Mi pare che Ferrari si riferisca a sentimenti e risentimenti d’un tempo lontano. Il dominio austriaco ebbe le repressioni, lo Spielberg, le forche che una pubblicistica arcipatriottica non s’è stancata di vituperare. Ma ormai è risaputo che l’amministrazione austriaca nel Lombardo-Veneto fu molto migliore di quella dell’Italia unita. Un avvocato bolzanino di lingua tedesca - ma molto amico dell’Italia - mi spiegò tanti anni fa cosa fosse avvenuto con il passaggio di sovranità nel Sud Tirolo, dopo la Grande Guerra. Una pratica - me la citò con precisione ma ho dimenticato - che fino al giorno prima costava, poniamo, cento lire ed esigeva due settimane per il disbrigo, costò mille lire e richiese due anni. Non tema Ferrari, i burocrati di Vienna sono stati riabilitati ed era giusto. C’è chi tenta di riabilitare anche il Regno borbonico e lo Stato della Chiesa, e mi sembra meno giusto.

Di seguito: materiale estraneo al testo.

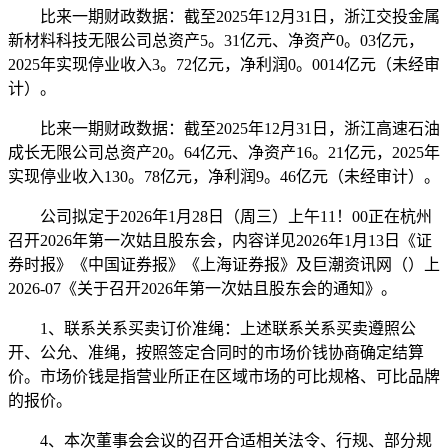
比来一期财政数据：截至2025年12月31日，浙江交投金属
新材料科技无限公司总资产5。31亿元、净资产0。03亿元，
2025年实现停业收入3。72亿元，净利润0。0014亿元（未经审
计）。
比来一期财政数据：截至2025年12月31日，浙江高速石油
成长无限公司总资产20。64亿元、净资产16。21亿元，2025年
实现停业收入130。78亿元，净利润9。46亿元（未经审计）。
公司拟定于2026年1月28日（周三）上午11！00正在杭州
召开2026年第一次姑且股东会，内容详见2026年1月13日《证
券时报》《中国证券报》《上海证券报》及巨潮资讯网（）上
2026-07《关于召开2026年第一次姑且股东会的通知》。
1、联系关系买卖订价准绳：上述联系关系买卖遵照公
开、公允、准绳，按照签定合同时的市场价钱协商确定结算
价。市场价钱是指营业所正在区域市场的可比规格、可比品牌
的报价。
4、本次董事会会议的召开合适相关法令、行规、部分规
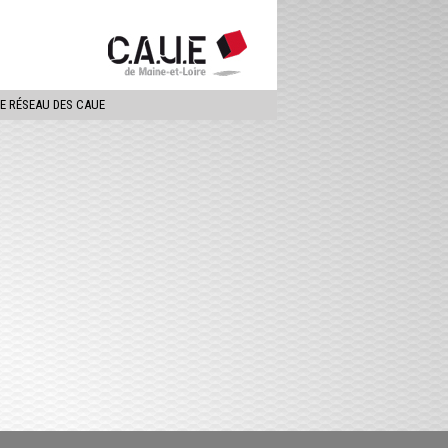
ercher
LE RÉSEAU DES CAUE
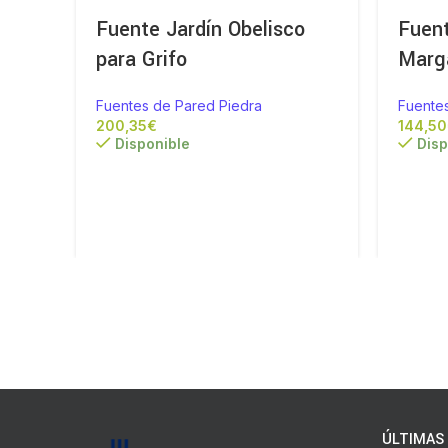
Fuente Jardín Obelisco
Fuen
para Grifo
Marga
Fuentes de Pared Piedra
Fuente
€
Disponible
Disp
ÚLTIMAS 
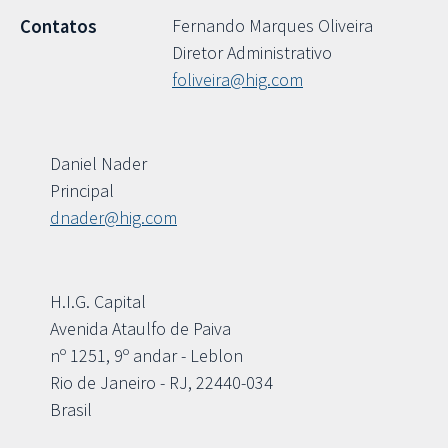
Fernando Marques Oliveira
Contatos
Diretor Administrativo
foliveira@hig.com
Daniel Nader
Principal
dnader@hig.com
H.I.G. Capital
Avenida Ataulfo de Paiva
nº 1251, 9º andar - Leblon
Rio de Janeiro - RJ, 22440-034
Brasil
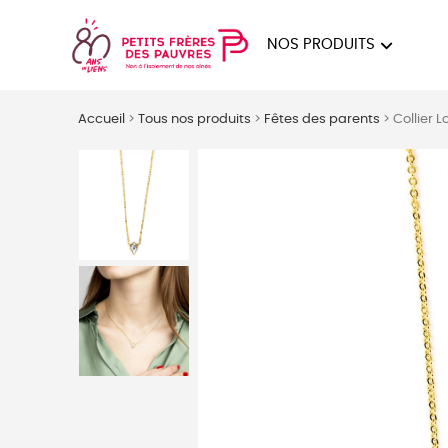
NOS PRODUITS
FEMMES
HOM
Accueil
>
Tous nos produits
>
Fêtes des parents
>
Collier 
PAPE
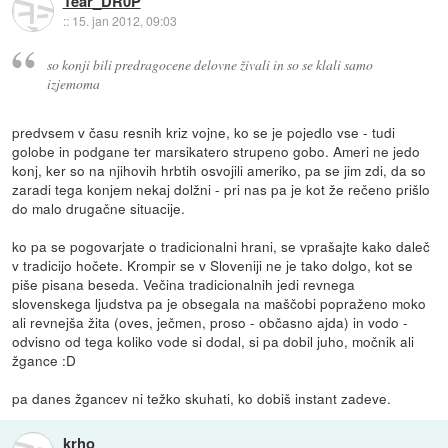
Tear_DR0P
::
15. jan 2012, 09:03
so konji bili predragocene delovne živali in so se klali samo
izjemoma
predvsem v času resnih kriz vojne, ko se je pojedlo vse - tudi
golobe in podgane ter marsikatero strupeno gobo. Ameri ne jedo
konj, ker so na njihovih hrbtih osvojili ameriko, pa se jim zdi, da so
zaradi tega konjem nekaj dolžni - pri nas pa je kot že rečeno prišlo
do malo drugačne situacije.
ko pa se pogovarjate o tradicionalni hrani, se vprašajte kako daleč
v tradicijo hočete. Krompir se v Sloveniji ne je tako dolgo, kot se
piše pisana beseda. Večina tradicionalnih jedi revnega
slovenskega ljudstva pa je obsegala na maščobi popraženo moko
ali revnejša žita (oves, ječmen, proso - občasno ajda) in vodo -
odvisno od tega koliko vode si dodal, si pa dobil juho, močnik ali
žgance :D
pa danes žgancev ni težko skuhati, ko dobiš instant zadeve.
krho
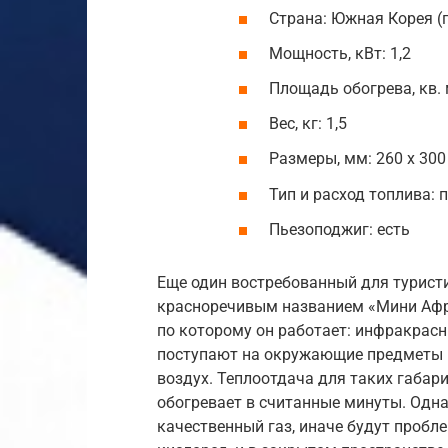
Страна: Южная Корея (
Мощность, кВт: 1,2
Площадь обогрева, кв. 
Вес, кг: 1,5
Размеры, мм: 260 х 300
Тип и расход топлива: п
Пьезоподжиг: есть
Еще один востребованный для турист
красноречивым названием «Мини Афри
по которому он работает: инфракрасн
поступают на окружающие предметы и 
воздух. Теплоотдача для таких габар
обогревает в считанные минуты. Одн
качественный газ, иначе будут пробл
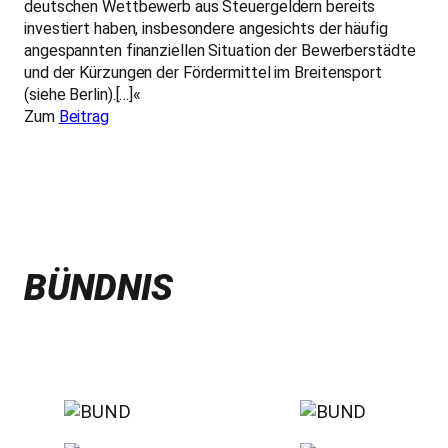
deutschen Wettbewerb aus Steuergeldern bereits
investiert haben, insbesondere angesichts der häufig
angespannten finanziellen Situation der Bewerberstädte
und der Kürzungen der Fördermittel im Breitensport
(siehe Berlin).[…]«
Zum
Beitrag
BÜNDNIS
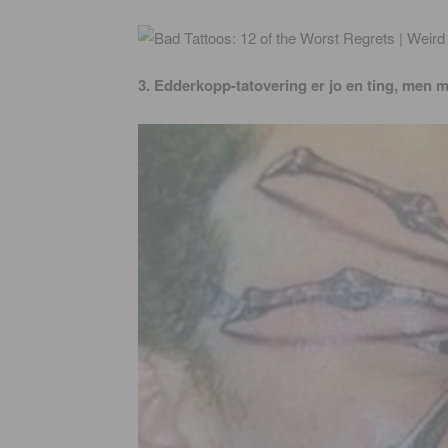
3. Edderkopp-tatovering er jo en ting, men mi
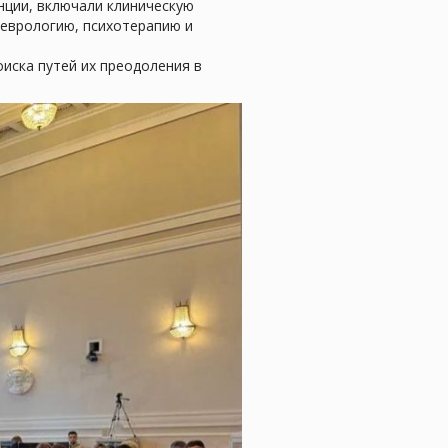
нции, включали клиническую
неврологию, психотерапию и
иска путей их преодоления в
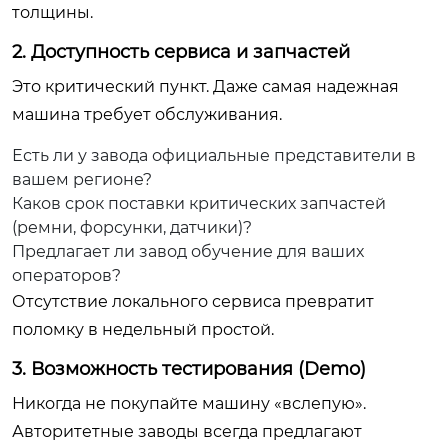
толщины.
2. Доступность сервиса и запчастей
Это критический пункт. Даже самая надежная
машина требует обслуживания.
Есть ли у завода официальные представители в
вашем регионе?
Каков срок поставки критических запчастей
(ремни, форсунки, датчики)?
Предлагает ли завод обучение для ваших
операторов?
Отсутствие локального сервиса превратит
поломку в недельный простой.
3. Возможность тестирования (Demo)
Никогда не покупайте машину «вслепую».
Авторитетные заводы всегда предлагают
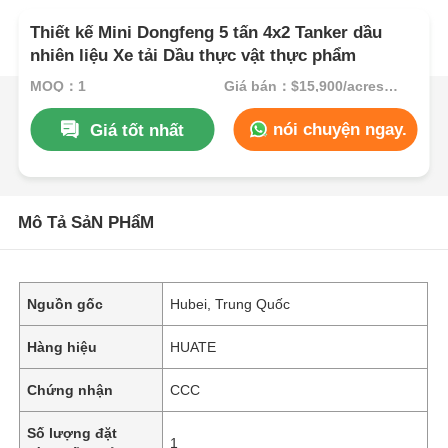
Thiết kế Mini Dongfeng 5 tấn 4x2 Tanker dầu
nhiên liệu Xe tải Dầu thực vật thực phẩm
MOQ：1
Giá bán：$15,900/acres 1-49 acres
nói chuyện ngay.
Giá tốt nhất
Mô Tả SảN PHẩM
Nguồn gốc
Hubei, Trung Quốc
Hàng hiệu
HUATE
Chứng nhận
CCC
Số lượng đặt
1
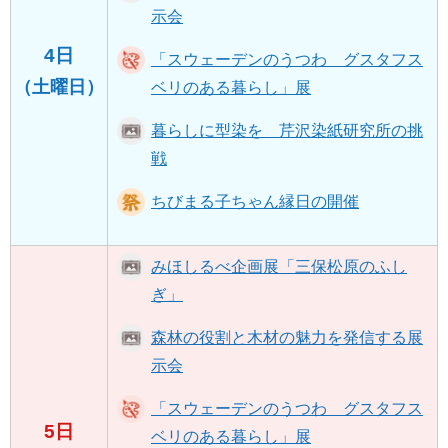
示会
4日
「スウェーデンのうつわ グスタフス
（土曜日）
ベリのある暮らし」展
暮らしに型染を 芹沢染紙研究所の挑
戦
ちびまる子ちゃん縁日の開催
みほしるべ企画展「三保松原のふし
ぎ」
森林の役割と木材の魅力を発信する展
示会
「スウェーデンのうつわ グスタフス
5日
ベリのある暮らし」展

Riabilitato dunque anche Radetzky, cui piaceva vivere a Milano, e che a Milano volle morire, il 5 gennaio del 1858: un decennio quasi esatto dopo l’insurrezione milanese i cui contorni sollevano tuttora alcuni interrogativi. Fu movimento di popolo o un’azione promossa e coordinata dagli ordini d’una dirigenza? Certo quell’ondata ribelle appartenne in pieno alla voglia di novità dell’Europa. Troni e simboli dell’ordine ripristinato dopo la bufera napoleonica cadevano uno dopo l’altro, a Vienna Metternich, a Parigi Luigi Filippo. Secondo Ferrari la cospirazione fu lungamente preparata e le autorità ne ebbero tempestiva notizia. Del resto non si poteva pensare che Milano rimanesse estranea all’incendio che divampava dovunque.
Sulla prevedibilità dell’insurrezione sono d’accordo con lui. Sull’esistenza di una strategia razionale lo sono meno. Diciamo piuttosto che si combinarono, nella deflagrazione, elementi diversi.

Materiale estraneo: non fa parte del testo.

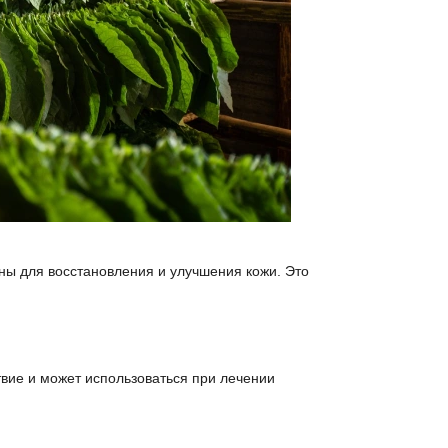
ны для восстановления и улучшения кожи. Это
твие и может использоваться при лечении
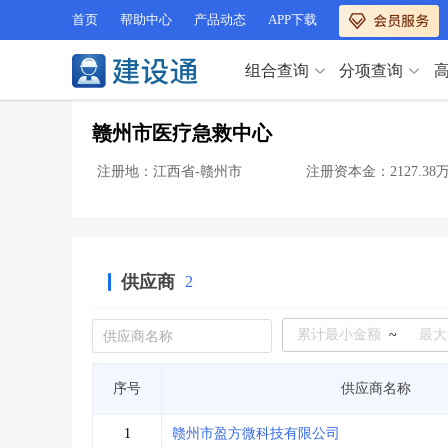
首页
帮助中心
产品动态
APP下载
组合查询
分项查询
分项查询（VIP）
赣州市医疗急救中心
查企业
>
查业绩
>
分项查询（VIP）
查资质
>
查人员
>
注册地：江西省-赣州市
注册资本金：2127.3
查荣誉
>
查诚信
>
查企业
>
查业绩
>
项目经理
>
信用评价
>
查资质
>
查人员
>
招标信息
>
组合查询
>
查荣誉
>
查诚信
>
供应商
2
项目经理
>
信用评价
>
招标信息
>
组合查询
>
行业 / 地区专查
~
四库专查
>
公路库专查
>
行业 / 地区专查
序号
供应商名称
省库业绩查询
>
水利库专查
>
组合查询-广州
>
业绩专查-广州
>
四库专查
>
公路库专查
>
1
赣州市盈方微科技有限公司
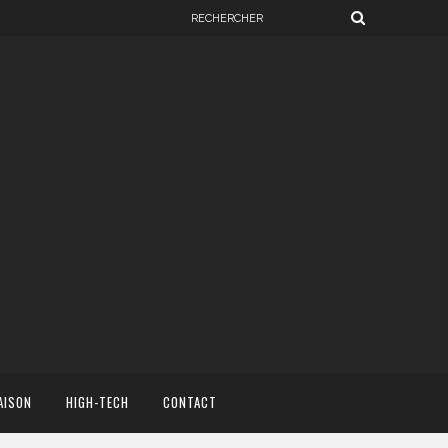
AISON
HIGH-TECH
CONTACT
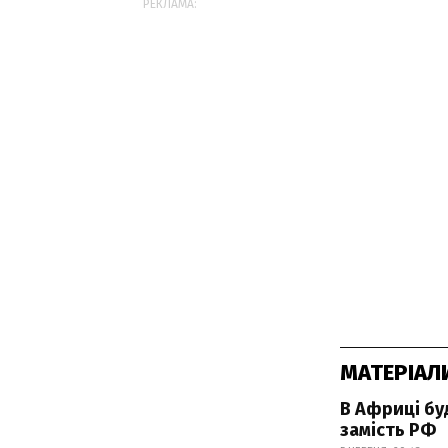
РЕКЛАМА:
МАТЕРІАЛ
В Африці буд
замість РФ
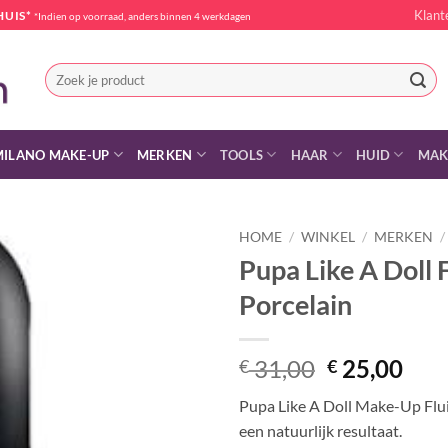
Klant
HUIS*
*Indien op voorraad, anders binnen 4 werkdagen
Zoeken
naar:
MILANO MAKE-UP
MERKEN
TOOLS
HAAR
HUID
MAK
HOME
/
WINKEL
/
MERKEN
/
Pupa Like A Doll 
Porcelain
Oorspronke
Hui
31,00
25,00
€
€
prijs
prij
Pupa Like A Doll Make-Up Fluid
was:
is:
een natuurlijk resultaat.
€ 31,00.
€ 25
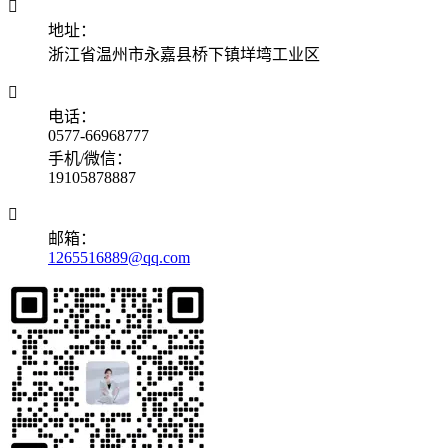

地址：
浙江省温州市永嘉县桥下镇垟塆工业区

电话：
0577-66968777
手机/微信：
19105878887

邮箱：
1265516889@qq.com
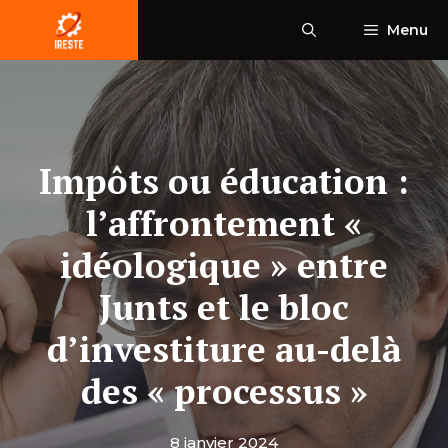
Aller
Menu
au
contenu
Impôts ou éducation :
l’affrontement «
idéologique » entre
Junts et le bloc
d’investiture au-delà
des « processus »
8 janvier 2024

Il risultato fu qualcosa di straordinario per eroismo e per altezza di passioni. La gente delle campagne, timorata di Dio e obbediente al prete, era austriacante. La nobiltà era divisa. Tra i più insigni personaggi delle Cinque giornate figurano i massimi nomi del patriziato lombardo. Ma c’erano, e come, gli umili. Ha scritto Montanelli: «Gli austriaci avevano perso seicento uomini, degli insorti non si è mai più saputo ma pare che fossero circa altrettanti. Con certezza si è saputo soltanto ch’erano in stragrande maggioranza popolani. Era la prima volta che succedeva. Purtroppo fu anche l’ultima». Poi avvenne, al ritorno di Radetzky vittorioso, che erompesse dalla folla la frase liberatoria: «Hinn stàa i sciuri», sono stati i signori.

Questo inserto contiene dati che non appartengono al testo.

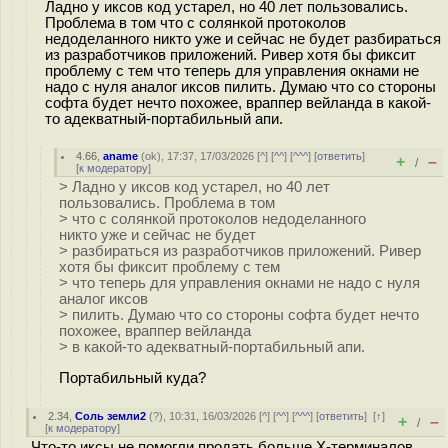
Ладно у иксов код устарел, но 40 лет пользовались.
Проблема в том что с солянкой протоколов
недоделанного никто уже и сейчас не будет разбираться
из разработчиков приложений. Ривер хотя бы фиксит
проблему с тем что теперь для управления окнами не
надо с нуля аналог иксов пилить. Думаю что со стороны
софта будет нечто похожее, враппер вейланда в какой-
то адекватный-портабильный апи.
4.66
,
aname
(
ok
), 17:37, 17/03/2026 [
^
] [
^^
] [
^^^
] [
ответить
]
+
–
/
[
к модератору
]
> Ладно у иксов код устарел, но 40 лет
пользовались. Проблема в том
> что с солянкой протоколов недоделанного
никто уже и сейчас не будет
> разбираться из разработчиков приложений. Ривер
хотя бы фиксит проблему с тем
> что теперь для управления окнами не надо с нуля
аналог иксов
> пилить. Думаю что со стороны софта будет нечто
похожее, враппер вейланда
> в какой-то адекватный-портабильный апи.
Портабильный куда?
2.34
,
Соль земли2
(
?
), 10:31, 16/03/2026 [
^
] [
^^
] [
^^^
] [
ответить
]
[
↑
]
+
–
/
[
к модератору
]
Что-то иксы не помогли продать больше X-терминалов.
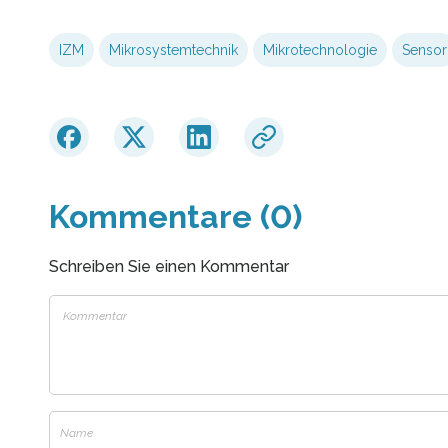
IZM
Mikrosystemtechnik
Mikrotechnologie
Sensor
Kommentare (0)
Schreiben Sie einen Kommentar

Radetzky fu magnanimo, nel trionfo. Non mancarono, nelle Cinque giornate, episodi di ferocia, di avidità. Li ritroviamo sempre quando si scatena una rabbia collettiva. Ma nel tumulto spiccarono tratti di cavalleria e di umanità che potremmo definire deamicisiani se «Edmondo dei languori» non fosse passato di moda.

Giuditta Meregalli, l’amante milanese di Radetzky, fu presa prigioniera dagli insorti. Non le torsero un capello, Claretta Petacci è stata meno fortunata. Notabili austriaci o austriacanti furono presi e anche loro risparmiati. Altri tempi e altre giornate.